TASK PROMPT: Convert the part that opens with the line containing "0 errors found" and closes with the line containing "Quit the server with CTRL-BREAK." into a JSON list of strings, one string per line, with blank lines left out.

-.-.-

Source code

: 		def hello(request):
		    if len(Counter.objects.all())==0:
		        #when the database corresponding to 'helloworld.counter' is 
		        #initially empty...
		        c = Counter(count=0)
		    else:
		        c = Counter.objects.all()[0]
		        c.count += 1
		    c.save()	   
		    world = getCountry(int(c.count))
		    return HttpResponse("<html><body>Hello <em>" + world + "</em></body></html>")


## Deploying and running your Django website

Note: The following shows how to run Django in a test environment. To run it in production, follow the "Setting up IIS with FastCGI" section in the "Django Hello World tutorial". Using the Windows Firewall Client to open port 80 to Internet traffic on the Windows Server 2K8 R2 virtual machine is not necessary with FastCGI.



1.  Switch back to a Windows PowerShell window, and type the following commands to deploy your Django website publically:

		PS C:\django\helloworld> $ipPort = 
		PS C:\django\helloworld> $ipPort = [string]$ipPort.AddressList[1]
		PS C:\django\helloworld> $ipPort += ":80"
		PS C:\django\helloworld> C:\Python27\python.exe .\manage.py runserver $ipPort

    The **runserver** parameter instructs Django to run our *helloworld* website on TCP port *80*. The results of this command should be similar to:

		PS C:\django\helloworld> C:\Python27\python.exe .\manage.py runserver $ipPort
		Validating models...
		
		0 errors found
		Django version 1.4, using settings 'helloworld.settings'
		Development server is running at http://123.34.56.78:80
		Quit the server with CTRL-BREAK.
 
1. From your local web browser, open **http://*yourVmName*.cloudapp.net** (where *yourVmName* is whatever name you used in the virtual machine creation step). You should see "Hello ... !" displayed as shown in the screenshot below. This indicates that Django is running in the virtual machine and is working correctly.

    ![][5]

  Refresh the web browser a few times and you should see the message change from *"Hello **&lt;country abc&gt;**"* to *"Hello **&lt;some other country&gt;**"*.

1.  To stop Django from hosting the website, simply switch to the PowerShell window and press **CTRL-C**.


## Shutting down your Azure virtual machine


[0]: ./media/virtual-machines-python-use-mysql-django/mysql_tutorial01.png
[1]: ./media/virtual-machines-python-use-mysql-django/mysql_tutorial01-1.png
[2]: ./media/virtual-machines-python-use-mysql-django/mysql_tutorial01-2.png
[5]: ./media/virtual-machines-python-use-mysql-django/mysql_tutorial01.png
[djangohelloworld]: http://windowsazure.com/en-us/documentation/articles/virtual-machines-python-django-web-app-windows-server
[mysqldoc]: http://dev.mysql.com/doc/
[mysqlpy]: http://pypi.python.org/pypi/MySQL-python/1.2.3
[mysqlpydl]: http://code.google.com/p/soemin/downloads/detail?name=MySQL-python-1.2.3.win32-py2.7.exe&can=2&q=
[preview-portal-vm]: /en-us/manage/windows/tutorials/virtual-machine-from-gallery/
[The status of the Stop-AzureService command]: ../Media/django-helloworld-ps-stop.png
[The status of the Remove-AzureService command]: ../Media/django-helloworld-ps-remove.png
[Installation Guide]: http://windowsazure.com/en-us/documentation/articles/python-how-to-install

-.-.-

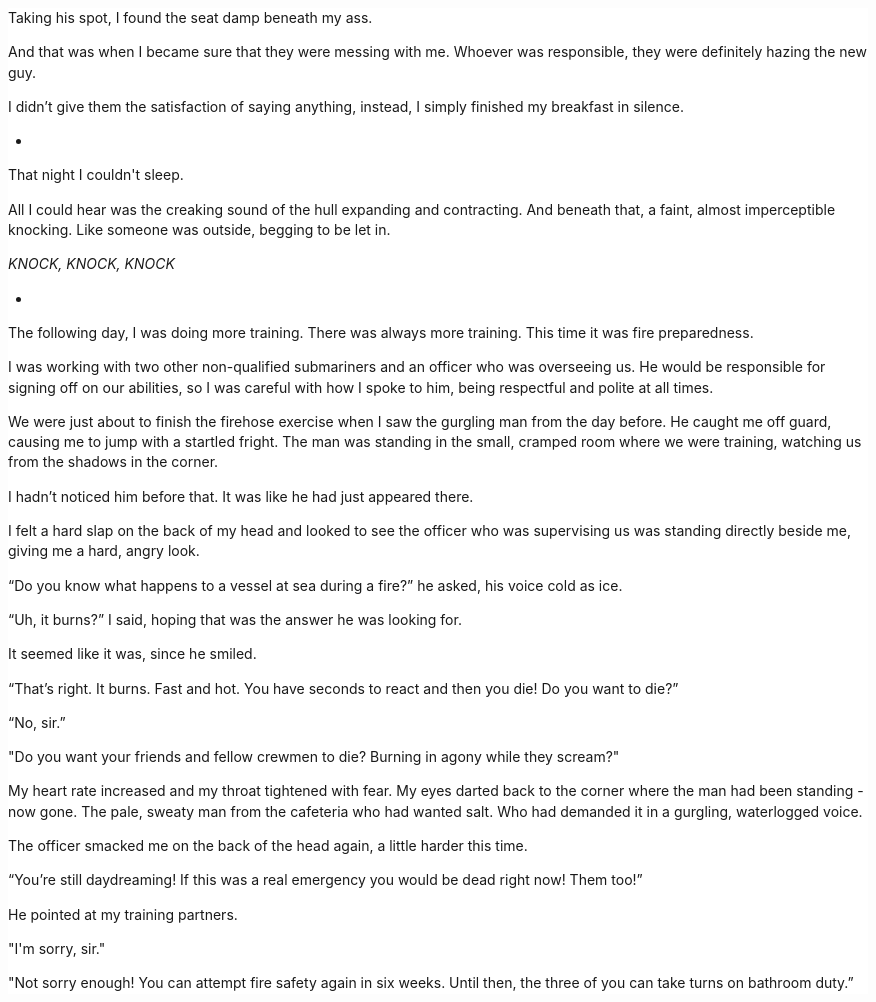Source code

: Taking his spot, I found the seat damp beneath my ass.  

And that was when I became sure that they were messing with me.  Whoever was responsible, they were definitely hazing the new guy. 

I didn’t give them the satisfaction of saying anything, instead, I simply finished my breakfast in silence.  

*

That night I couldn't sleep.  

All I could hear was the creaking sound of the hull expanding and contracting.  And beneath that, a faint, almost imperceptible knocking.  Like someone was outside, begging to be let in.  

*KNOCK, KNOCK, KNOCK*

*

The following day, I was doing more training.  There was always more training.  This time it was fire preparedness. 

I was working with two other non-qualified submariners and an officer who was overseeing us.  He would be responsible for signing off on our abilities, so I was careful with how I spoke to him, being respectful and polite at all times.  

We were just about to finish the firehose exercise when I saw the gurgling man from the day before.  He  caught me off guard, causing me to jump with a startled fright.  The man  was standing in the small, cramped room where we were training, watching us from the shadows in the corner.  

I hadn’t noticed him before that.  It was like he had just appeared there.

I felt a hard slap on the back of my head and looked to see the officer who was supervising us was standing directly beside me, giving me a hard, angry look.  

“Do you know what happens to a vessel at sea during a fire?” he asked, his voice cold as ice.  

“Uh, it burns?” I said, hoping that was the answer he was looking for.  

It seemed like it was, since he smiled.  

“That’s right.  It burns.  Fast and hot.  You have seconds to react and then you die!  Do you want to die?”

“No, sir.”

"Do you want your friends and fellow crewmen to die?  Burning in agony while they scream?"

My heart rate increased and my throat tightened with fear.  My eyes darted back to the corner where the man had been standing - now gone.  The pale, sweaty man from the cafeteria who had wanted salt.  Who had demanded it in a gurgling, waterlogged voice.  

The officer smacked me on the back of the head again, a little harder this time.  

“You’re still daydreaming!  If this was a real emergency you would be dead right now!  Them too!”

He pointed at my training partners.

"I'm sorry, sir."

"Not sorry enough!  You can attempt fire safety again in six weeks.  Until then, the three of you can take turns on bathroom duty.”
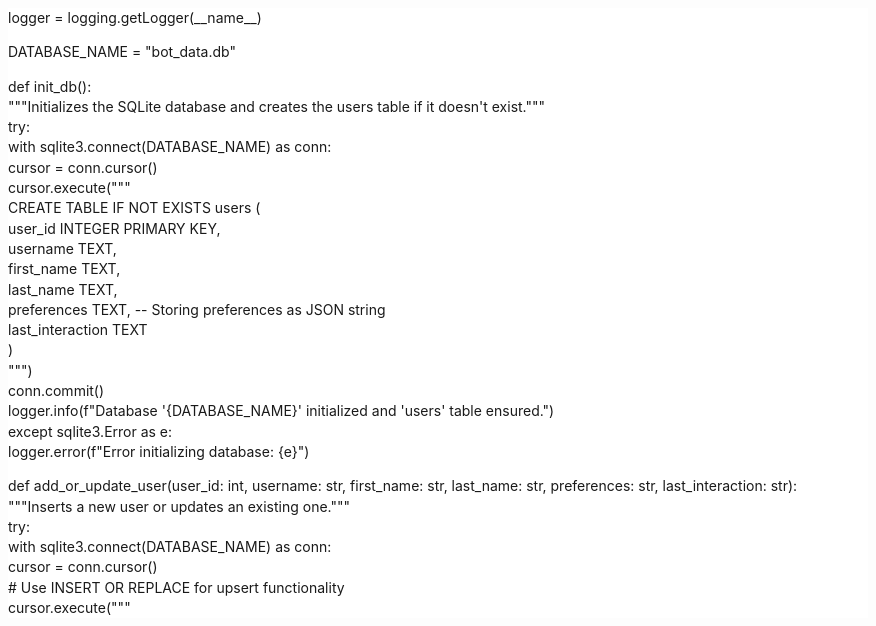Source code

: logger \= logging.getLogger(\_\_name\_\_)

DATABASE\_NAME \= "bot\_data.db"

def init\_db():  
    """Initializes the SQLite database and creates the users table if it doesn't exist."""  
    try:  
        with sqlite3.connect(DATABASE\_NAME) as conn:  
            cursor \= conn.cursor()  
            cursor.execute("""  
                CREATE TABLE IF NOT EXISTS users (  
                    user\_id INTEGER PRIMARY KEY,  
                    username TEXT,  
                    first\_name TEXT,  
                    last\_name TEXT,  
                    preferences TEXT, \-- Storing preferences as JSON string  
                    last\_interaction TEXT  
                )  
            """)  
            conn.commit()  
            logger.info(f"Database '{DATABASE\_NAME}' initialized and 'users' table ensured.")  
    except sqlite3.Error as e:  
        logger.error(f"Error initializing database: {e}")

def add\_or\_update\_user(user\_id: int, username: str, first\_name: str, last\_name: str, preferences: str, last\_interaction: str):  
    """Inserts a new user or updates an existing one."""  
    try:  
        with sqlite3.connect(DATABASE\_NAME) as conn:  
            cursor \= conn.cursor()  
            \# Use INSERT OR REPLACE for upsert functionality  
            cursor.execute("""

-.-.-

ANSWER TO THIS EXERCISE:
[
  "\t\t0 errors found",
  "\t\tDjango version 1.4, using settings 'helloworld.settings'",
  "\t\tDevelopment server is running at http://123.34.56.78:80",
  "\t\tQuit the server with CTRL-BREAK."
]